1. Being a fan of "Star Trek"(R), I enjoy the correlation between "system monitoring impact" and "transporter technology". Werner Heisenberg (1901-1976), renowned physicist, proposed what is referred to as the Heisenberg Uncertainty Principle. In the area of system monitoring, the principle loosely defines how the monitor impacts the system. That is, the more in depth and detailed you monitor and describe what is happening on your system, the more the monitor itself changes and impacts the system.

The fun correlation to "Star Trek" is that the principle is also used to describe the impact of transporter technology on the thing being transported: the more you scan to copy an object, the more you disrupt it (see "Quantum Teleportation": http://www.research.ibm.com/quantuminfo/teleportation/). Of course, because the show was based on a certain amount of real science, the engineers in "Star Trek" had at their disposal a device called the "Heisenberg Compensator", which not only added a safety mechanism to the transporter, but also gave the writers something accurate sounding to toss around in the script (i.e., "we had to modify the Heisenberg Compensator", or "the transporter failed because of a problem with the Heisenberg Compensator"). ("Star Trek" is a registered trademark of CBS Studios Inc.)

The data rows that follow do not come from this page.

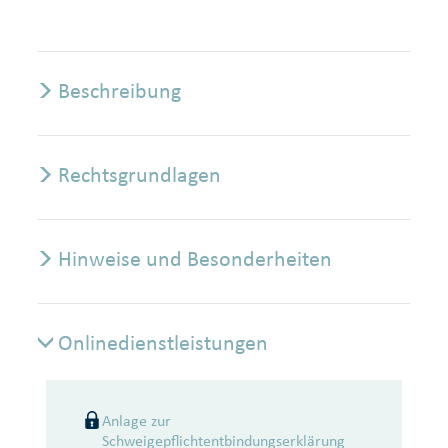
Beschreibung
Rechtsgrundlagen
Hinweise und Besonderheiten
Onlinedienstleistungen
Onlinedienstleistungen
Anlage zur
Schweigepflichtentbindungserklärung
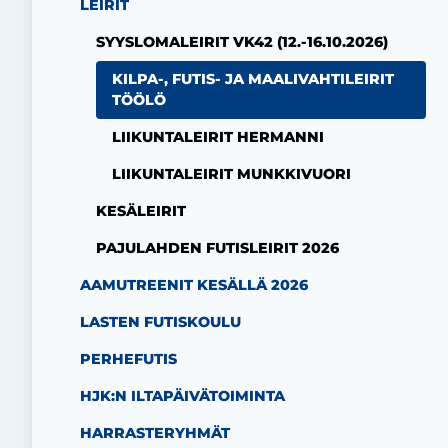
LEIRIT
SYYSLOMALEIRIT VK42 (12.-16.10.2026)
KILPA-, FUTIS- JA MAALIVAHTILEIRIT
TÖÖLÖ
LIIKUNTALEIRIT HERMANNI
LIIKUNTALEIRIT MUNKKIVUORI
KESÄLEIRIT
PAJULAHDEN FUTISLEIRIT 2026
AAMUTREENIT KESÄLLÄ 2026
LASTEN FUTISKOULU
PERHEFUTIS
HJK:N ILTAPÄIVÄTOIMINTA
HARRASTERYHMÄT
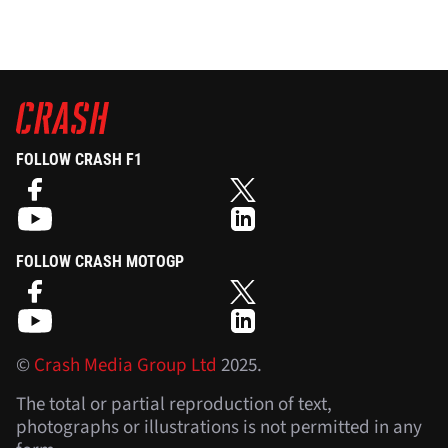
FOLLOW CRASH F1
FOLLOW CRASH MOTOGP
©
Crash Media Group Ltd
2025.
The total or partial reproduction of text,
photographs or illustrations is not permitted in any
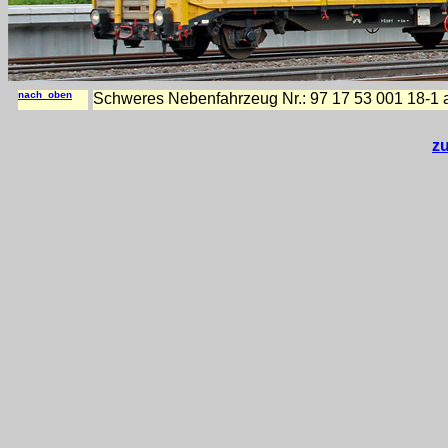
nach oben
Schweres Nebenfahrzeug Nr.: 97 17 53 001 18-1 
z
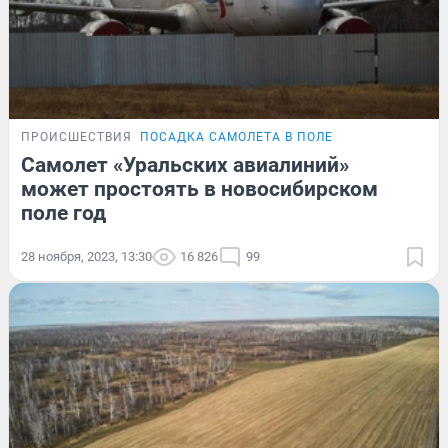
ПРОИСШЕСТВИЯ
ПОСАДКА САМОЛЕТА В ПОЛЕ
Самолет «Уральских авиалиний»
может простоять в новосибирском
поле год
28 ноября, 2023, 13:30
16 826
99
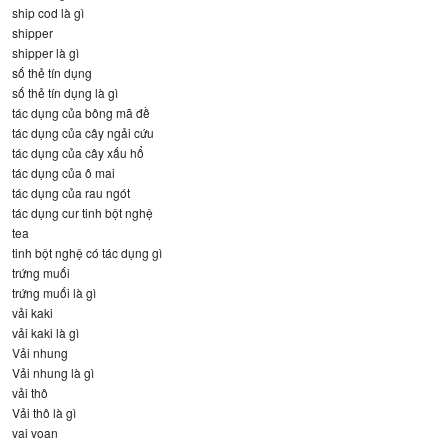
ship cod là gì
shipper
shipper là gì
số thẻ tín dụng
số thẻ tín dụng là gì
tác dụng của bông mã đề
tác dụng của cây ngải cứu
tác dụng của cây xấu hổ
tác dụng của ô mai
tác dụng của rau ngót
tác dụng cur tinh bột nghệ
tea
tinh bột nghệ có tác dụng gì
trứng muối
trứng muối là gì
vải kaki
vải kaki là gì
Vải nhung
Vải nhung là gì
vải thô
Vải thô là gì
vai voan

2. From "Solaris Dynamic Tracing Guide", Sun Microsystems, Inc., Part No. 817-6223-10 -- http://docs.sun.com/app/docs/doc/817-6223/6mlkidlf1?a=view

Chip Bennett (cbennett@laurustech.com) is a systems engineer for Laurus Technologies (http://www.laurustech.com), a Sun Microsystems partner. He has more than 20 years experience with Unix systems, and holds a B.S. and M.S. in Computer Science. He consults with Laurus and Sun customers on a variety of Solaris related topics, and he co-chairs OS-GLUG, the OpenSolaris Great Lakes User Group (Chicago).